Risk assessment outcomes
- It was determined that cis/trans-CTAC and cis-CTAC may pose a risk to human health for younger subpopulations (that is, infants, toddlers, and children) from dermal exposure through their use in non-prescription sunscreen lotion and natural health product body moisturizers. This was based upon a comparison of levels to which Canadians may be exposed to these 2 substances and levels associated with critical effects.
- It was also determined that there is a low risk of harm to human health from methenamine hydrochloride, based on a comparison of levels to which Canadians may be exposed to this substance, and the levels associated with critical health effects.
- Based upon the outcome of the ERC Approach, the 3 substances are considered unlikely to be causing ecological harm.
- The Government of Canada published the Draft Screening Assessment for the Hexamethylenetetramines Group on March 6, 2021. The public is invited to comment on the assessment during the 60-day public comment period ending on May 5, 2021.
Proposed screening assessment conclusions
- The Government is proposing that cis/trans-CTAC and cis-CTAC may be harmful to human health at levels of exposure considered in the assessment. It is also proposing that methenamine hydrochloride is not harmful to human health at levels of exposure considered in the assessment.
- The Government is proposing that cis/trans-CTAC, cis-CTAC, and methenamine hydrochloride are not entering the environment at concentrations that may be harmful to the environment.
- It is proposed that cis/trans-CTAC and cis-CTAC do not meet the persistence or bioaccumulation criteria as set out in the Persistence and Bioaccumulation Regulations of CEPA 1999.
Preventive actions and reducing risk
- The Government of Canada published the Risk Management Scope for Certain Substances in the Hexamethylenetetramines Group on March 6, 2021. The public is invited to comment on this document during the 60-day public comment period ending on May 5, 2021.
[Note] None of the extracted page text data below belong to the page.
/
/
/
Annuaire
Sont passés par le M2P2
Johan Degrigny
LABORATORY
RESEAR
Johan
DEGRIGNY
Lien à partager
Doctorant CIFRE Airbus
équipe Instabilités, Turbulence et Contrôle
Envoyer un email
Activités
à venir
- If the proposed conclusion is confirmed in the final screening assessment, the Government will consider adding cis/trans-CTAC and cis-CTAC to Schedule 1 of CEPA 1999, also called the List of Toxic Substances. Adding a substance to the list does not restrict its use, manufacture or import. Rather, it enables the Government to take risk management actions under CEPA 1999.
- The Government will also consider the following actions to address human health concerns:
- Cis/trans-CTAC and cis-CTAC are both identified by the name Quaternium-15 in products for consumers, such as natural health products. The action being considered is revising the listing for Quaternium-15 in the Natural Health Products Ingredients Database (NHPID) to reduce exposures of Canadian infants, toddlers, and children to cis/trans-CTAC and cis-CTAC in topical products (body moisturizer and sunscreen lotion).
- Risk management actions may evolve through consideration of assessments and risk management actions published for other substances. This is to ensure effective, coordinated, and consistent risk management decision-making.
- Further information and updates on risk management actions for substances managed under the CMP can be found in the risk management actions table and the two year rolling risk management activities and consultations schedule.
- The substances in the Hexamethylenetetramines Group are found in products available to consumers. Canadians should follow any safety warnings and directions related to the product and dispose of products responsibly.
- The screening assessment focused on potential risks from exposure of the general population of Canada, rather than occupational exposure. Hazards related to chemicals used in the workplace are defined within the Workplace Hazardous Materials Information System (WHMIS). For information concerning workplace health and safety, Canadians should consult their employer for information on what steps to take in the workplace and/or the Occupational Health and Safety Regulator in their jurisdiction.